### [EXERCISE TASKS]
(1) Please rewrite the paragraph of the text on missionary education below that begins "Missionary education spurred others to invest as well" as a short bulleted list that keeps its main facts.
(2) Write the next part of the text on missionary education below, beginning right after its final sentence.

### [SELECTED TEXT]

__________

CRE2: Working in a changing society; Church History2

 S,iv) Modern Africa

How missionaries changed the patterns of work.

Christian missionaries were crucial to the development of formal education throughout
much of the world. They generally provided the first Western formal education, often initially against local resistance.
They demonstrated the economic value of this education – which spurred later demand. They trained many of the teachers who staffed non-missionary schools. They pioneered education for women and poor people.
They were the major early teachers of European languages, Western science, and Western medicine. These innovations had a number of important social consequences around the world.
Missionary education spurred others to invest as well. As mission school graduates gained lucrative jobs, others clamored for Western education (Dunch 2001; Khalaf 2002: 21; Haddad 2002). However, many parents did not want their children to be exposed to the proselytism in missionary schools, so they pressured their governments
and their own religious leaders to establish comparable schools (Khalaf 2002: 31-2; Goffman 2002: 98; Kieser 2002: 123; Sedra 2002; Grayson 2002). They also pressured governments to restrict the religious content of mission schools or shut them down altogether.

__________

Stored data:

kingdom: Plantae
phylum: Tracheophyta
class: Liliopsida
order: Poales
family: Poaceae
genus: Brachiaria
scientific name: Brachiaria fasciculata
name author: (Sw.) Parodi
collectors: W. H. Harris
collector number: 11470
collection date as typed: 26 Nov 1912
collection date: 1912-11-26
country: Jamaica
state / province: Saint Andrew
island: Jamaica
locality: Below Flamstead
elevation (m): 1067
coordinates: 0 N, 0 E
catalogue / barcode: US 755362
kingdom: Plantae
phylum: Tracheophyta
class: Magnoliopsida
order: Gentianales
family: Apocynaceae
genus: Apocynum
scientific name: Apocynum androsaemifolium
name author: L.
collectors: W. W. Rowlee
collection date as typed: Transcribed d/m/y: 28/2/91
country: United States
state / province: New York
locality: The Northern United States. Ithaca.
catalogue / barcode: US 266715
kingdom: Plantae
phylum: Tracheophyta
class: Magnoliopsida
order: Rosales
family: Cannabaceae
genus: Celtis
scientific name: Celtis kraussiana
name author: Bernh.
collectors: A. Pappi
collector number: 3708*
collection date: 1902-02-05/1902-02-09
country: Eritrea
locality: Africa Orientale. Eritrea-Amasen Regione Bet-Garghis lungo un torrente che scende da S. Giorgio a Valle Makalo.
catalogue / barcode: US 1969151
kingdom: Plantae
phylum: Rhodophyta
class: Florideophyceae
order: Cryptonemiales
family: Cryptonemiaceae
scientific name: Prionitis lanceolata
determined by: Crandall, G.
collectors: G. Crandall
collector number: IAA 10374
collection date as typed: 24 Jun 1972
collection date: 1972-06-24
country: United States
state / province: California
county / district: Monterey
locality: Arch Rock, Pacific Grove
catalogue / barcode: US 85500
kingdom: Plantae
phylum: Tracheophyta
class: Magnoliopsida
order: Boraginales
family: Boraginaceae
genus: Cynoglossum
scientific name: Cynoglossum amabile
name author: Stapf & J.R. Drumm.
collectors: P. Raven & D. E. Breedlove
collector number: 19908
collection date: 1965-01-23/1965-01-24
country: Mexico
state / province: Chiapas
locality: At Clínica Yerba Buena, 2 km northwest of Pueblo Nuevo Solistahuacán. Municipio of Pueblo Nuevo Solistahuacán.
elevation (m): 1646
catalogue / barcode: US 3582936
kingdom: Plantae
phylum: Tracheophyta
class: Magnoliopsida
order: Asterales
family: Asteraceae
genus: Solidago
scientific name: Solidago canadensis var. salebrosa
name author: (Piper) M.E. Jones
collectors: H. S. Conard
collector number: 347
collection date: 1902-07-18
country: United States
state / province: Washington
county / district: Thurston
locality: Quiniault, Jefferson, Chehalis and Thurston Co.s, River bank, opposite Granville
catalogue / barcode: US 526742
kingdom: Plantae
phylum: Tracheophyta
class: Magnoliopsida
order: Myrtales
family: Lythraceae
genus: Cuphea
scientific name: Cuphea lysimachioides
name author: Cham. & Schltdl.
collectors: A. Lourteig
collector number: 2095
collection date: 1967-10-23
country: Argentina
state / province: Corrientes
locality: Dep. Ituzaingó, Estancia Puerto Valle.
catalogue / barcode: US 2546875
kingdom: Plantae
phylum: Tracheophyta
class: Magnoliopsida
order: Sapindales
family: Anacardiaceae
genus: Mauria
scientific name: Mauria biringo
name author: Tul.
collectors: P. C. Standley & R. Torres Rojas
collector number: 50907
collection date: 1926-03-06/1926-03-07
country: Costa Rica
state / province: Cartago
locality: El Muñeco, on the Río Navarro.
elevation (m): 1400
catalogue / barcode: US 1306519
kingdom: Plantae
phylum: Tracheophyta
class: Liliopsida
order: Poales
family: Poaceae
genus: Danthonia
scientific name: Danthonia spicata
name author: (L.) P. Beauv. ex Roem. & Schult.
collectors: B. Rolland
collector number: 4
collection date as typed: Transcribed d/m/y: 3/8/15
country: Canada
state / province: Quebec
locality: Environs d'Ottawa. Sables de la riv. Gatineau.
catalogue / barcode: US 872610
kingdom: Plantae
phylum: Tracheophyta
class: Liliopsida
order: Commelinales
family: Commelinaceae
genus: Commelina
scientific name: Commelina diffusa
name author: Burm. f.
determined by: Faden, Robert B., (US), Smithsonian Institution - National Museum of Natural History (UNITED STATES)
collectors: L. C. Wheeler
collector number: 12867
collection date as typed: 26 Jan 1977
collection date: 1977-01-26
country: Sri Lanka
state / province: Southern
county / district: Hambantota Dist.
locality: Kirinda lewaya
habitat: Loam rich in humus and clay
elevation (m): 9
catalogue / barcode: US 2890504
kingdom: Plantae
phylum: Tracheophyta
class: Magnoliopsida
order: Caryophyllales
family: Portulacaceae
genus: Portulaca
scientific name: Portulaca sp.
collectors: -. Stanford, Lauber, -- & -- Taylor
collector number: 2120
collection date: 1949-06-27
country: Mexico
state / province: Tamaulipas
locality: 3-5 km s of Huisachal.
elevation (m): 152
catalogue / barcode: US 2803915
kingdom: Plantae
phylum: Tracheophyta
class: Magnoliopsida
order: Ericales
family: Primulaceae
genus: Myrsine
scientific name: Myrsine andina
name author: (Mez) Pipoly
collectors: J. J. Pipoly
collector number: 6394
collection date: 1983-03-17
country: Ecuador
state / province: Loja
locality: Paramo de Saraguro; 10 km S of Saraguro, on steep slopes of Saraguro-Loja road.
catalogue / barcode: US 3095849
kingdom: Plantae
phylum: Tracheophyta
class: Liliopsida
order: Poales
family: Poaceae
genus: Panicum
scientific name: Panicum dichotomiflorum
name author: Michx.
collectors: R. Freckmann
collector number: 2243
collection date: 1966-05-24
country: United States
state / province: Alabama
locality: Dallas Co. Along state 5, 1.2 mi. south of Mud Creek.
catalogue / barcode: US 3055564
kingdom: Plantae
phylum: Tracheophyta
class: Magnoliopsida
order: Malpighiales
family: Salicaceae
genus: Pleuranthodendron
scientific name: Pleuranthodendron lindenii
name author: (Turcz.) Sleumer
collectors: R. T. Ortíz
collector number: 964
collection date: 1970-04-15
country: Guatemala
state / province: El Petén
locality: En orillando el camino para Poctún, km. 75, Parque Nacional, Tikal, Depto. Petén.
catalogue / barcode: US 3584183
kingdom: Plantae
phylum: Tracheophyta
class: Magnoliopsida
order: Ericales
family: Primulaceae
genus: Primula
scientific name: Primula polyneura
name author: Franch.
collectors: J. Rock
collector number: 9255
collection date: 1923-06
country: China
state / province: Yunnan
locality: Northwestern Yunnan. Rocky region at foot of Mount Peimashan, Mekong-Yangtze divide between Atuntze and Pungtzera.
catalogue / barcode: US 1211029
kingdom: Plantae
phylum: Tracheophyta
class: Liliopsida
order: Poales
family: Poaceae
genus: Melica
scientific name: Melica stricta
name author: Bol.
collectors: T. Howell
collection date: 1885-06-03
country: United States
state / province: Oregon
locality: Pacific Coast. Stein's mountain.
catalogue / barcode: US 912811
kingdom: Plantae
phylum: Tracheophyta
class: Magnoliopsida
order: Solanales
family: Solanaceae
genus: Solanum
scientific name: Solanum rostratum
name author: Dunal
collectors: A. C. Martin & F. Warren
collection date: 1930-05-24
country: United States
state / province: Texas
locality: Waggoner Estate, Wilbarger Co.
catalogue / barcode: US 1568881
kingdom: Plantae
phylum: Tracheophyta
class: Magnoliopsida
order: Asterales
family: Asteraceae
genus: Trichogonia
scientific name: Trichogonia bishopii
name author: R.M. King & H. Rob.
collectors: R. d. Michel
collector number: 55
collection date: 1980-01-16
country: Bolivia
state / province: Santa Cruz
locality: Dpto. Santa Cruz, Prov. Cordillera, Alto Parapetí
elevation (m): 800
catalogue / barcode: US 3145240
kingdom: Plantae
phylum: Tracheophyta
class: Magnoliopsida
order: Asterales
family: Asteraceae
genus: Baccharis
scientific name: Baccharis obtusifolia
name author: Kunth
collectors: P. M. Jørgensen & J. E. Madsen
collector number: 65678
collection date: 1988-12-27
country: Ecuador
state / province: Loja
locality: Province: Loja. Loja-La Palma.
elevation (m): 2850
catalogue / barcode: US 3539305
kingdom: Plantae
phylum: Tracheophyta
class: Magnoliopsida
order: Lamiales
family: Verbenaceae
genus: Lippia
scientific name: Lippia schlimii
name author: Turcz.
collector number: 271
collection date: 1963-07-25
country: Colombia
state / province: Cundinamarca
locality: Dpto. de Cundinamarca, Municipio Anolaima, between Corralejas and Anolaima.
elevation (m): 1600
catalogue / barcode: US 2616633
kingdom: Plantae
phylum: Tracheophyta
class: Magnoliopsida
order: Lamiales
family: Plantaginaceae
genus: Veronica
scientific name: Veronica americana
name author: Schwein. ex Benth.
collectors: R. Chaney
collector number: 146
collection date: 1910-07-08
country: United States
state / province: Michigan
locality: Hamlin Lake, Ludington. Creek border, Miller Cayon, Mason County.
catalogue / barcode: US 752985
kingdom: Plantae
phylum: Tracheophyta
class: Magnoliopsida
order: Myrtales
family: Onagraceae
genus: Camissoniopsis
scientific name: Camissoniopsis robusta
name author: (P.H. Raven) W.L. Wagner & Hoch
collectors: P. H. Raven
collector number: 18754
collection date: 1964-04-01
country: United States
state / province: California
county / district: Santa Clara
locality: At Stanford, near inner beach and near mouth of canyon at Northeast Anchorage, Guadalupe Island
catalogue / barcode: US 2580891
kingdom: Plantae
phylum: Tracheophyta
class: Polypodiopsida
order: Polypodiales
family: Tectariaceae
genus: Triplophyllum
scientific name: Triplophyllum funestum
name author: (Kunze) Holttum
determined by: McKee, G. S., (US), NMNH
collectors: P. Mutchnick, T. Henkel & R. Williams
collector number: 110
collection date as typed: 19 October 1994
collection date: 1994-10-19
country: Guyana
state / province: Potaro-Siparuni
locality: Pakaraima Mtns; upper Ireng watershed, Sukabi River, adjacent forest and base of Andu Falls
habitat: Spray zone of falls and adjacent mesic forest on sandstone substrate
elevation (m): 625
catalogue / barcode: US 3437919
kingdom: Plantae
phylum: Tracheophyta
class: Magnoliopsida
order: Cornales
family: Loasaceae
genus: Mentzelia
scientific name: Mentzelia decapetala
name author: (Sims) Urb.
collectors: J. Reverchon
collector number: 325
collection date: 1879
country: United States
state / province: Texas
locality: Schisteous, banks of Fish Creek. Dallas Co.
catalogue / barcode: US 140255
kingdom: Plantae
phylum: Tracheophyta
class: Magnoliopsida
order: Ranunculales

__________

### [RESULTS]
(1)
- Missionary education led others to invest in education too.
- When mission school graduates won lucrative jobs, others demanded Western education.
- Many parents did not want their children exposed to proselytism in mission schools.
- These parents pushed their governments and their own religious leaders to set up comparable schools.
- They also pushed governments to limit the religious content of mission schools or to close them entirely.

(2)
This missionary education spurred a number of social consequences. First, missionary education fostered social mobility. Traditional educational systems in East Asia strongly favored existing elites.
Mission institutions also provided opportunities for women to work outside the home. Although women were seldom ordained as ministers, there were a large number of Bible women” who worked with missions by teaching other women. By 1923 there were 1227 such women in Japan, 755 in Korea, and 6846 in China, about a quarter of all
indigenous church staff. Large numbers of women graduates were also hired as teachers, nurses, and doctors. About a sixth of all local doctors in missionary hospitals were women, as were more than half of the trained medical assistants (Beach and Fahs 1925).